→ **Exercise**
Scan the lines below; pull out those with "Rendered".

→ **Input records**

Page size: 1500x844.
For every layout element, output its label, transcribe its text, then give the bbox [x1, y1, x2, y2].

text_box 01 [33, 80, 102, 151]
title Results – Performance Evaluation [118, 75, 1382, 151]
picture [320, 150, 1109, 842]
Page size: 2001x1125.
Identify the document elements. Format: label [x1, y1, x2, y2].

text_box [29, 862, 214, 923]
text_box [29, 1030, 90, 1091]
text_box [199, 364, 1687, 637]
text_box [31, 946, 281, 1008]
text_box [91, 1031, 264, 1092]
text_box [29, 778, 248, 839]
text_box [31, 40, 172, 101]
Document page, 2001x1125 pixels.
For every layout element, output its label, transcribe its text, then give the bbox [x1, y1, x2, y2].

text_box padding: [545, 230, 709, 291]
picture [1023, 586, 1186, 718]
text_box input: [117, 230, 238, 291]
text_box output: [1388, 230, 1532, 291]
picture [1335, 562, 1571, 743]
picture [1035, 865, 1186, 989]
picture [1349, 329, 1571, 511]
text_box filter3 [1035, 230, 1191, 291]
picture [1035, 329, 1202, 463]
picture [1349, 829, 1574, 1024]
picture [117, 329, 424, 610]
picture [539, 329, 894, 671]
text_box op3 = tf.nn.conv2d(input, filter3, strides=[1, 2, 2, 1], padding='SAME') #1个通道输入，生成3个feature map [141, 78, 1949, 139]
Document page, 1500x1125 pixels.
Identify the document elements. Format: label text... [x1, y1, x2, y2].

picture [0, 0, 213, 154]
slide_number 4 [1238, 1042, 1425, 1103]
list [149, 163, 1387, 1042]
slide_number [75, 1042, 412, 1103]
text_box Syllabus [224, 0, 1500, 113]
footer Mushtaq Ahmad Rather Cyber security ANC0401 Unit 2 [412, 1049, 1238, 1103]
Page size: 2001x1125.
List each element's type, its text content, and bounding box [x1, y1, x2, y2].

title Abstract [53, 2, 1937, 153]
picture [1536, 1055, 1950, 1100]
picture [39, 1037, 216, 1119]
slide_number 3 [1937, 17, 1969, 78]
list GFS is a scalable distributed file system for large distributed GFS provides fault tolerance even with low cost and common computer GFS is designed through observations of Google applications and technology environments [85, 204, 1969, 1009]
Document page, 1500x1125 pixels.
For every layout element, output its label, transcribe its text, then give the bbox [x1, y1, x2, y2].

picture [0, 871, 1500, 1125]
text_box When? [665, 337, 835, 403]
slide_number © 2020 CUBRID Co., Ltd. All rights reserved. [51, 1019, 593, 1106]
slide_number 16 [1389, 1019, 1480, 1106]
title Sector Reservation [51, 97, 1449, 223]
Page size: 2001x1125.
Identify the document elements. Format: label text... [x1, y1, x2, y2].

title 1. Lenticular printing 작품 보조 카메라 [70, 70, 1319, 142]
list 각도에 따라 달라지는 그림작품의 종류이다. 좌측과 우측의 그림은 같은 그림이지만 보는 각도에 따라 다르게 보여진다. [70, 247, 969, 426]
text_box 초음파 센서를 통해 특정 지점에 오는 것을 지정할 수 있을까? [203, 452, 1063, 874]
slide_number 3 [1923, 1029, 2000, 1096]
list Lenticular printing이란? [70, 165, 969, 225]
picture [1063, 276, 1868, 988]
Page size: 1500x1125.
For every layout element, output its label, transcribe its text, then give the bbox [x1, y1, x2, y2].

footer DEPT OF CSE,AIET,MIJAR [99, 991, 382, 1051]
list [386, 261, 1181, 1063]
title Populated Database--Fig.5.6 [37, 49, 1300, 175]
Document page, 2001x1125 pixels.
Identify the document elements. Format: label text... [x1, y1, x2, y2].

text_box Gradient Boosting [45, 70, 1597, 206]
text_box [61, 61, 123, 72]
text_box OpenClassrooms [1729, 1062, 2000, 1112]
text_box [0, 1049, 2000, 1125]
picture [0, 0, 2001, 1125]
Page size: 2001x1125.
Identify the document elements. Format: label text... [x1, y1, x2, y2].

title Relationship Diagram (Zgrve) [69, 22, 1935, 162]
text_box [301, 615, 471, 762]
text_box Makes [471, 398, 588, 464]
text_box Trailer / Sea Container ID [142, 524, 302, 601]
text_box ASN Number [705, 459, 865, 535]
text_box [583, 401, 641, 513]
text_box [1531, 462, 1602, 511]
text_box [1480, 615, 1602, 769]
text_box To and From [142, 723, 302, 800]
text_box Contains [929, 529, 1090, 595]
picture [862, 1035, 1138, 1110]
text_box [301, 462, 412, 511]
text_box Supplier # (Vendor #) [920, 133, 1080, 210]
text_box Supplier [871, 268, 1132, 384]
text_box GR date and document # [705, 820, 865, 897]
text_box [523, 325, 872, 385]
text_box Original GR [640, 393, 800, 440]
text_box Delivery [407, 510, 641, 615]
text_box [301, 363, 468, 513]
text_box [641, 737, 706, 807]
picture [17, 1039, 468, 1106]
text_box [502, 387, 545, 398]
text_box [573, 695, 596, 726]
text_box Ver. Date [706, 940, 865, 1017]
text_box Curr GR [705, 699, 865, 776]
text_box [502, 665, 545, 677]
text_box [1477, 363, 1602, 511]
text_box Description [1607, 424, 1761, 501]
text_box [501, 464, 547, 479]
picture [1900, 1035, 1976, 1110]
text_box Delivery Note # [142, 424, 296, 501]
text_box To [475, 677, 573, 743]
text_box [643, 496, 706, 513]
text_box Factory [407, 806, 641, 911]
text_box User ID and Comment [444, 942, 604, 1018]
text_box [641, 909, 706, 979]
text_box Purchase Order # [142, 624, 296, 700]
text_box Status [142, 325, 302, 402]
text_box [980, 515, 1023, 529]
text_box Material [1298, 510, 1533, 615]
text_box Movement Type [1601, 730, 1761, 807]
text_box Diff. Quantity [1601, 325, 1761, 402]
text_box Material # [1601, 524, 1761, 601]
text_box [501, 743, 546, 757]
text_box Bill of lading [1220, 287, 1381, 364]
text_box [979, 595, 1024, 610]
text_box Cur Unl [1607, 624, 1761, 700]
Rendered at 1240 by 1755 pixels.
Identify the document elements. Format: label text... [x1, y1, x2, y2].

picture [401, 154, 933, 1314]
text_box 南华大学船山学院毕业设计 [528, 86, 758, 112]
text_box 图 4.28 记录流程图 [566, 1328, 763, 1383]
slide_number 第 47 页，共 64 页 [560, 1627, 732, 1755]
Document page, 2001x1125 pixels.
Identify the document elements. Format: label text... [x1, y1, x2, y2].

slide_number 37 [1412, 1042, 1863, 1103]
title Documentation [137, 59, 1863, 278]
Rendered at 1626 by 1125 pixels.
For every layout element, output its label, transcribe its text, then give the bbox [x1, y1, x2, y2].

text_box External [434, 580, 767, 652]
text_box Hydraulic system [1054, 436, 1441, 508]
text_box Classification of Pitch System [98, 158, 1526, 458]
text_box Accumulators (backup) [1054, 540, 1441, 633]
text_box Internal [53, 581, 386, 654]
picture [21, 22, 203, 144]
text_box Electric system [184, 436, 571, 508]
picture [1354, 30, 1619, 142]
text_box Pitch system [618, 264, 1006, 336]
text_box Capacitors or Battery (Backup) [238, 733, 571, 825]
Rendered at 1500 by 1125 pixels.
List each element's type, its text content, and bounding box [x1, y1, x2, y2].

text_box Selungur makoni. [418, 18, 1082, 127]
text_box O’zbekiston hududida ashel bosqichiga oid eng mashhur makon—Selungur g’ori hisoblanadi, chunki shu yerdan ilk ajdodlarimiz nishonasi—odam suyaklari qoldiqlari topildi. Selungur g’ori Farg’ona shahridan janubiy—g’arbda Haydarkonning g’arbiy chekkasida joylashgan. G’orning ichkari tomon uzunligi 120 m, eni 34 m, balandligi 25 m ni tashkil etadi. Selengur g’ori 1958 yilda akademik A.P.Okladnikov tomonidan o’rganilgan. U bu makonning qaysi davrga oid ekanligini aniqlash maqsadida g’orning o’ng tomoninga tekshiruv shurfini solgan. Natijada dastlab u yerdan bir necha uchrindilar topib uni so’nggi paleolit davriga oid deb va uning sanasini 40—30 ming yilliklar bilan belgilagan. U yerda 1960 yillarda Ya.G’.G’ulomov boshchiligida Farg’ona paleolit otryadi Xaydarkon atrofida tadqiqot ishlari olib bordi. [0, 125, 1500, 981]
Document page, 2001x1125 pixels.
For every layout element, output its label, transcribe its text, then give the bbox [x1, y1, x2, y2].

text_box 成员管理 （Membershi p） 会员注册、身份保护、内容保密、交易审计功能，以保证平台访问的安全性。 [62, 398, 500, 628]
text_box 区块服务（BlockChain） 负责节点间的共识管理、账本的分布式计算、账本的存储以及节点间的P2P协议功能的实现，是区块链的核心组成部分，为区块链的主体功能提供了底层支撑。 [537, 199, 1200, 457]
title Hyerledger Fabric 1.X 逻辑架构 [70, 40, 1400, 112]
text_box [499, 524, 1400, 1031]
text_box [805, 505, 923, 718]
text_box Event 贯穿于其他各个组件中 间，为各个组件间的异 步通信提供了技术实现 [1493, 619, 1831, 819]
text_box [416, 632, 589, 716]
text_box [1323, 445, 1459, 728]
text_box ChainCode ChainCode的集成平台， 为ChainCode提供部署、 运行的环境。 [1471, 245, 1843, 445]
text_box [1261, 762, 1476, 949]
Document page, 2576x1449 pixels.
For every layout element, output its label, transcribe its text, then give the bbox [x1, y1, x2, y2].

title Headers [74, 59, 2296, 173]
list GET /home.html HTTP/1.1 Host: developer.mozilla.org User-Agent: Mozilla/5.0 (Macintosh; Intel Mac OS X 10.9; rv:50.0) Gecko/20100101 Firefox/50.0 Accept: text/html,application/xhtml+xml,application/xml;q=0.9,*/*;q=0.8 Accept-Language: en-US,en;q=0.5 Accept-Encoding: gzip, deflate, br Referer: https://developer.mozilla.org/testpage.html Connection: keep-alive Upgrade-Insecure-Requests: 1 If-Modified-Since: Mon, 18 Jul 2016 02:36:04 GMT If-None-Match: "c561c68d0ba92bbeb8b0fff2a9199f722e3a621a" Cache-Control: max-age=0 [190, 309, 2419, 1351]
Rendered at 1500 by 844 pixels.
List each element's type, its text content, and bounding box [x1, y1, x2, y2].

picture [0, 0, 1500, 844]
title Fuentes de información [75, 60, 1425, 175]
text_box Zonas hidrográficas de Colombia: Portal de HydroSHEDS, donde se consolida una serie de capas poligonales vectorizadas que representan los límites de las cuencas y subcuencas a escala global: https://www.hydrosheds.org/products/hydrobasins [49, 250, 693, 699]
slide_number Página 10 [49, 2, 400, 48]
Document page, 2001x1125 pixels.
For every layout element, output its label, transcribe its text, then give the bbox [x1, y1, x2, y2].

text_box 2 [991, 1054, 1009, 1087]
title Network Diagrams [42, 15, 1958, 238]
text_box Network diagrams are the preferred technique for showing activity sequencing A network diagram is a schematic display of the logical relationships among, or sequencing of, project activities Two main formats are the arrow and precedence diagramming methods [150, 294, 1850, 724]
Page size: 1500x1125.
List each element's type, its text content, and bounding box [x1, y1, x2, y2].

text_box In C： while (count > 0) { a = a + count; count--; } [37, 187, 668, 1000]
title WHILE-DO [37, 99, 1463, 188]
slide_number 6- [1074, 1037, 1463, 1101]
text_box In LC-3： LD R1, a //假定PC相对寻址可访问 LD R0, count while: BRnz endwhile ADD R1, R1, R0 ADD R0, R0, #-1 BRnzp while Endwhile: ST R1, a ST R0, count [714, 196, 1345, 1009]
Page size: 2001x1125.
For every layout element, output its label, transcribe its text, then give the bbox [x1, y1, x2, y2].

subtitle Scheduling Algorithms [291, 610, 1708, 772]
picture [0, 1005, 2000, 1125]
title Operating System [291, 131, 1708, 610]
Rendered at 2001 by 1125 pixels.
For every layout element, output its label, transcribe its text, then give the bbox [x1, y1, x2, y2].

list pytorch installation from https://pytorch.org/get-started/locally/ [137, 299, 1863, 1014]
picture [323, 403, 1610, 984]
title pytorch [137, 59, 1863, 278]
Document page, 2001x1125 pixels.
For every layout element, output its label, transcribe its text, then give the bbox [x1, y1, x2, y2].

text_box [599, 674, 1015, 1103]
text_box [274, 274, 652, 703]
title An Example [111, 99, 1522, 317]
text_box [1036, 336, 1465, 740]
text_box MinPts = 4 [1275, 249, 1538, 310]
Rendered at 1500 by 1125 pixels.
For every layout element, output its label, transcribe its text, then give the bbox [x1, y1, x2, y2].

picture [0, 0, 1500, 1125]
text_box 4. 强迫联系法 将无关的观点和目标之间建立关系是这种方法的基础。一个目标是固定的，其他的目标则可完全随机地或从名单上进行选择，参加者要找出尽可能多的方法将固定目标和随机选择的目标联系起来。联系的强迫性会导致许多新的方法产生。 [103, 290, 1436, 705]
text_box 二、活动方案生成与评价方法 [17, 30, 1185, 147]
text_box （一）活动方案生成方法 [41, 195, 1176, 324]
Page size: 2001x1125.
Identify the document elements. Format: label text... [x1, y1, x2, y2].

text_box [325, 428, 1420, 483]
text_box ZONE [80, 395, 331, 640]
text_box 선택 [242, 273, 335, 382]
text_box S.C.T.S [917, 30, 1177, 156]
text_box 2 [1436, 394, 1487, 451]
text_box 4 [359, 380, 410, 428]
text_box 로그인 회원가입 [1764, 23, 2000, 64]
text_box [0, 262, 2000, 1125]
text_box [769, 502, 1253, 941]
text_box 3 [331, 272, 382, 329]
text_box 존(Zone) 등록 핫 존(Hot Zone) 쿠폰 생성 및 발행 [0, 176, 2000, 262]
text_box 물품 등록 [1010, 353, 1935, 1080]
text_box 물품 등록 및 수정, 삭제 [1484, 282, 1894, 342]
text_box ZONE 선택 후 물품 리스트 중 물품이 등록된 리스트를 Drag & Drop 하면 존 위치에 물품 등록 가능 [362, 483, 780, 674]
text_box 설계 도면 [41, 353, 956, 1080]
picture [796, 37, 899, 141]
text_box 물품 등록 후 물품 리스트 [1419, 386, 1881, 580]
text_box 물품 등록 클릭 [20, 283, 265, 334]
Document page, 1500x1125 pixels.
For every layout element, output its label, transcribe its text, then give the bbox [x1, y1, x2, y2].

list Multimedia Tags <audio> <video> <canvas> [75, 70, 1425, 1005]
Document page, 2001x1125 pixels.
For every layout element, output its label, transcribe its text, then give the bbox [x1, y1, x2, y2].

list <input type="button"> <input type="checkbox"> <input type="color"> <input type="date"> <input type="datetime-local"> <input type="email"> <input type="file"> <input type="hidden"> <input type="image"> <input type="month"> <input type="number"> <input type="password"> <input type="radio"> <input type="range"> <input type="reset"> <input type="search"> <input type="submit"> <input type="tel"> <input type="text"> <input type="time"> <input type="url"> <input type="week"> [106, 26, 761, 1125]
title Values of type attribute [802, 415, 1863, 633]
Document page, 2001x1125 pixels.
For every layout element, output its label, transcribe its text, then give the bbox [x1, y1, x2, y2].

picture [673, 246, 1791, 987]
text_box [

→ **Your response**
Rendered at 1240 by 1755 pixels.
Rendered at 1626 by 1125 pixels.
Rendered at 1500 by 1125 pixels.
Rendered at 1500 by 844 pixels.
Rendered at 2001 by 1125 pixels.
Rendered at 1500 by 1125 pixels.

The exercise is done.